START DATA RECORDS
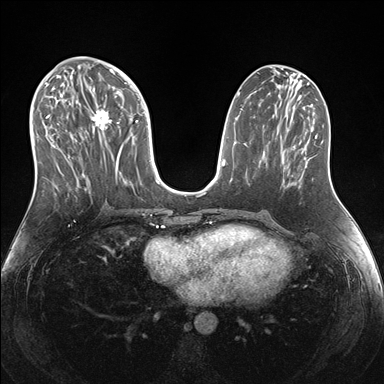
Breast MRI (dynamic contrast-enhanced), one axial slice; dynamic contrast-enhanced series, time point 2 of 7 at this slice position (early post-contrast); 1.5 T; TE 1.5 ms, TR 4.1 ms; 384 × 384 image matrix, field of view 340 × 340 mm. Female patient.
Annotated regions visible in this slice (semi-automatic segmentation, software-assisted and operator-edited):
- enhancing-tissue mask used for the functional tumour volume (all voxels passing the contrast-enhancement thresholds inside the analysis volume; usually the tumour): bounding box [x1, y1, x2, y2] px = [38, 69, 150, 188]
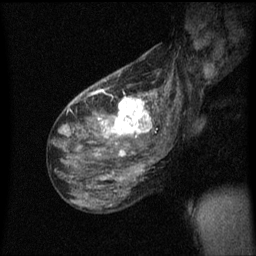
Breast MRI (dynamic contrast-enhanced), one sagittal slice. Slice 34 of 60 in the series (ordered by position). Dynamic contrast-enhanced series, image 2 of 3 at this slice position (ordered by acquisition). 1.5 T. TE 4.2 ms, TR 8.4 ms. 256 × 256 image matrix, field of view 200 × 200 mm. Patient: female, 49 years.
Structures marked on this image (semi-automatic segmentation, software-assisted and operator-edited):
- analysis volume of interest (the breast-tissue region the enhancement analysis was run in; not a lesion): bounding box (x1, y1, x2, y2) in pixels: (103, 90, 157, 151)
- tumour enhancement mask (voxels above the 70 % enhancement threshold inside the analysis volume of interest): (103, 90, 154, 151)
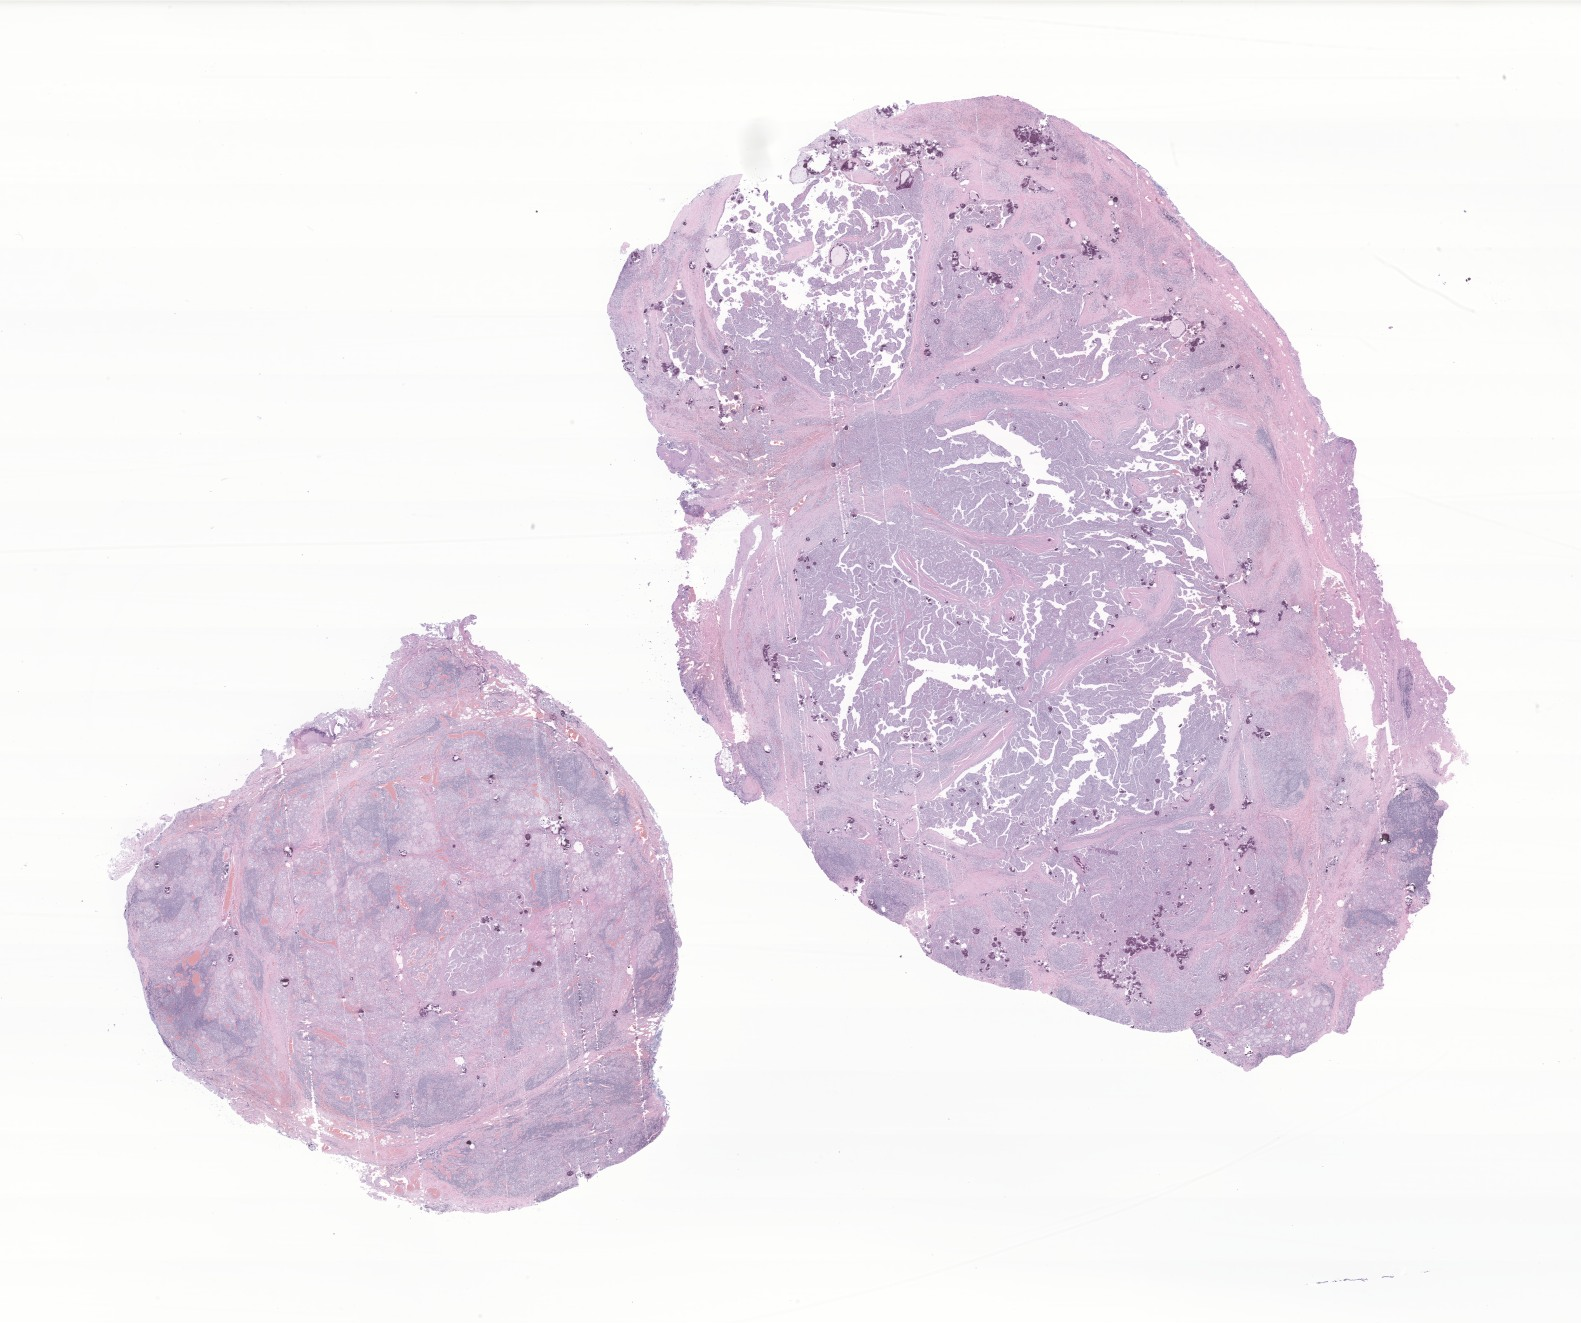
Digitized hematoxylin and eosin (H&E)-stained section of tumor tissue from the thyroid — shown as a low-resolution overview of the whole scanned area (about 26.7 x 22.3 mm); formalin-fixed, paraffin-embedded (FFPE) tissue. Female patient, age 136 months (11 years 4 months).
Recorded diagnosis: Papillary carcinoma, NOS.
END DATA RECORDS
Which lines of the data above contain the string "voxels"? Copy each of them.

- enhancing-tissue mask used for the functional tumour volume (all voxels passing the contrast-enhancement thresholds inside the analysis volume; usually the tumour): bounding box [x1, y1, x2, y2] px = [38, 69, 150, 188]
- tumour enhancement mask (voxels above the 70 % enhancement threshold inside the analysis volume of interest): (103, 90, 154, 151)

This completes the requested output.